Samedi 23 décembre 2006...

Publié le 1er mars 2007

Distribution des colis de Noël à la Maison d’arrêt de Seysses. Arrivée à 7 h 30. Déjà du monde. Parking envahi de voitures, pas toutes du "31", loin de là ! Température extérieure : - 5°

C’était la première fois que je revoyais les murs, les miradors, les barbelés depuis la sortie en liberté conditionnelle de mon fils. Etrange, cette double sensation de tristesse renouvelée, mais partagée, donc allégée quelque peu, car nous n’étions pas seuls, lui et moi. Nous étions une dizaine de militants motivés. Nous avons installé simplement deux petites tables, quelques chaises, des thermos d’eau chaude pour le café, des petites cuillères en plastique (qu’il a fallu rincer au lavabo "Abri famille" -je m’en souviens parce que j’avais les doigts gelés et que l’eau était brûlante, mais peu importait), petits biscuits, chocolats.

Nous avons distribué, ce matin là, 200 boissons chaudes. Une jeune femme venue de Perpignan, fatiguée, frigorifiée -il ne pleuvait pas mais l’herbe était blanchie de gel- avait les pieds, les mains, le nez gelés. Cette pauvre femme ne savait pas. Elle avait essayé de cumuler un "rendez-vous parloir" et le colis. Mal lui en a pris. Elle a du nous laisser son colis que nous avons rangée sous une des petites tables.

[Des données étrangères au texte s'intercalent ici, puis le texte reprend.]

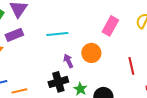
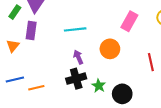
purple rectangle: (14, 35) -> (31, 30), turned -60
purple arrow: (68, 61) -> (78, 57), moved

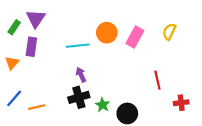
orange circle: (110, 49) -> (107, 33), moved
blue line: (15, 80) -> (14, 98), turned -36

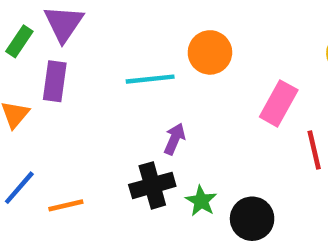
pink rectangle: (135, 37) -> (279, 103), moved
purple arrow: (81, 75) -> (174, 139), moved, turned 48

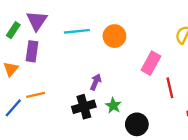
cyan line: (150, 79) -> (77, 31), moved
green star: (201, 201) -> (113, 105), moved
orange line: (66, 205) -> (36, 95), moved

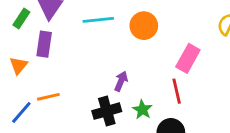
red line: (170, 88) -> (177, 91), moved

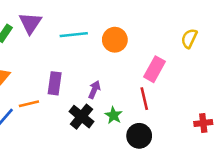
purple rectangle: (44, 44) -> (55, 83), moved
black cross: (107, 111) -> (82, 117), turned -35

Il y avait aussi un Père Noël (qui était en fait une Mère Noël). Eh oui ! Il y avait le Père Noël ! Le vrai ? Mais non ! "Le vrai ne passe que dans deux jours..." a dit notre compagne d’une voix étranglée par les larmes contenues, interrogée par un petit bout de choux les yeux écarquillés de surprise.

Une foule de personnes serrées comme des moutons était agglutinée derrière une porte de fer qui donnait sur un local où 4 ou 5 matons fouillaient inexorablement, au rythme de 15 minutes en moyenne par colis, les mets si amoureusement préparés.

Le café ou le chocolat offerts. Certains nous confondaient avec le personnel carcéral, une question revenait sans cesse : "Combien je vous dois ?", le porte-monnaie à la main...

Plus le temps s’écoulait, le soleil ayant montré un bout de nez timide, le froid mordant persistant sur cette plaine désolée ou seuls quelques-uns essayaient de réchauffer l’atmosphère, plus les gens se bousculaient en masse désordonnée, en colère, sur cette porte s’ouvrant au compte-gouttes sur un des sbires.

Pauvres ! Pourquoi se déchirer entre eux ? Parce qu’il ne restait plus qu’une petite demi-heure avant l’arrêt de travail, parce qu’ils ne pourraient pas faire passer leur colis, parce qu’alors, ils seraient venus, parfois de bien loin, pour rien. 8 h/11 h, pas une seconde de plus, même en ce jour exceptionnel dit de fête ! "Insistez auprès des matons, restez solidaires entre-vous" leur avons-nous dit, les yeux rouges de tristesse, brillants de haine contenue contre ce système carcéral qui fait de nous, d’eux, des "coupables par ricochet", comme nous l’exprimions dans notre tract, de cette lourde institution idiote : la prison !

Il était déjà 11 h (ce matin-là, j’ai très souvent regardé ma montre... ça m’a rappelé de douloureux souvenirs...). La réception des colis allait s’arrêter quand, tout à coup, à la surprise générale, un des matons annonce à la foule mécontente et désespérée "Une demi-heure de plus !" Vous vous rendez compte, une demi-heure de plus ? Quel effort sur-humain ! Une demi-heure cadeau, une demi-heure de plus, supplémentaire, "gracieusement" offerte ! Ça fait une vingtaine de familles de plus qui pourront passer. Et les autres ? Les autres, elles repartiront comme elles sont venues, avec leur paquet sous le bras.